Embodiment 19. The system of embodiment 18, wherein the pump mechanism is a submersible pump located within the production tube.
Embodiment 20. The system of any preceding embodiment, wherein the separation device is a centrifugal gas/liquid separator configured to subject the produced fluid to centrifugal forces to separate at least some of the gas of the produced fluid from the oil of the produced fluid.

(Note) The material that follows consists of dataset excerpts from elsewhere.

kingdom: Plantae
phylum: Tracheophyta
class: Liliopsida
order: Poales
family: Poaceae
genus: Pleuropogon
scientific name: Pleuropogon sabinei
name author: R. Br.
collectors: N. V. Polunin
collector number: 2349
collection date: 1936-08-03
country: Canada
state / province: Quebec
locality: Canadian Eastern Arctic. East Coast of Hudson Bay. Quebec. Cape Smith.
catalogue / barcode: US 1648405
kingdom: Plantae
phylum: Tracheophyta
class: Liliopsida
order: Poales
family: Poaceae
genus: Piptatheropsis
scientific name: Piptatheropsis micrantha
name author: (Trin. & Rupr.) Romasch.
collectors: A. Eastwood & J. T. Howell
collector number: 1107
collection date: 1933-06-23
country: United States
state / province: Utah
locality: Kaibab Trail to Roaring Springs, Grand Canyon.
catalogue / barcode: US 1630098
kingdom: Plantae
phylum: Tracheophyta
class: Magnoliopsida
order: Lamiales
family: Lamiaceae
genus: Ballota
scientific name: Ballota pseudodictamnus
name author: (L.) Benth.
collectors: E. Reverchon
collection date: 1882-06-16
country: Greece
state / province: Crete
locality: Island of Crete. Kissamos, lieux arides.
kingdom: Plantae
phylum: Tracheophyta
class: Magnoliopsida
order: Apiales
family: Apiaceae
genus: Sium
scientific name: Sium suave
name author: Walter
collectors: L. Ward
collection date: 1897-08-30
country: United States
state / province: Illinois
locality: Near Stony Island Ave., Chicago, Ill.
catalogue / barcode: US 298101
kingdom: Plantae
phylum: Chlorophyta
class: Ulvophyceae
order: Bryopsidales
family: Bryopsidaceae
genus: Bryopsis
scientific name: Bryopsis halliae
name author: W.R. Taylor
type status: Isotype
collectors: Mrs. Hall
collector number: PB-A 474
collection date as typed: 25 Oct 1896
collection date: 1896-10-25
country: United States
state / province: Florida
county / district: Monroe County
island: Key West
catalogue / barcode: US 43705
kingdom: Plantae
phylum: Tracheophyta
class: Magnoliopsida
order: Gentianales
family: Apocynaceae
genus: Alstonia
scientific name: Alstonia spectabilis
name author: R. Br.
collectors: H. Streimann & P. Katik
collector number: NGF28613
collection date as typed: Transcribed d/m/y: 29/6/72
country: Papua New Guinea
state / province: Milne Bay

Embodiment 21. A method of separating gas and liquid within a production well bore using an in-situ downhole separation system, the method comprising: positioning a production tube within the well bore such that the production tube extends from a subterranean reservoir, traverses a gas cap, and out of the production well bore; creating a separation zone between the production tube and a casing of the well bore; creating a pressurized gas region above the separation zone and beneath the land surface; and producing fluids from the subterranean reservoir such that the produced fluid enters the separation zone and flows within the separation zone in a direction from the subterranean reservoir and toward the gas cap such that at least some gas of the produced fluid disengages from the oil of the produced fluid as separated gas that flows into the pressurized gas region.
Embodiment 22. The method of embodiment 21, comprising injecting the separated gas into the gas cap from the pressurized gas region.
Embodiment 23. The method of any preceding embodiment, comprising enhancing separation of the gas from the liquid of the produced fluid using a separation device located proximate an inlet of the production tube or located within the separation zone.
Embodiment 24. The method of any preceding embodiment, comprising enhancing separation of the gas from the liquid of the produced fluid using a pump mechanism located within the production tube.
The specific embodiments of a well bore, reservoir production system, and in-situ downhole separation system described above have been shown by way of example, and it should be understood that these embodiments may be susceptible to various modifications and alternative forms, and can also be used in any appropriate combination. It should be further understood that the claims are not intended to be limited to the particular forms disclosed, but rather to cover all modifications, equivalents, and alternatives falling within the spirit and scope of this disclosure.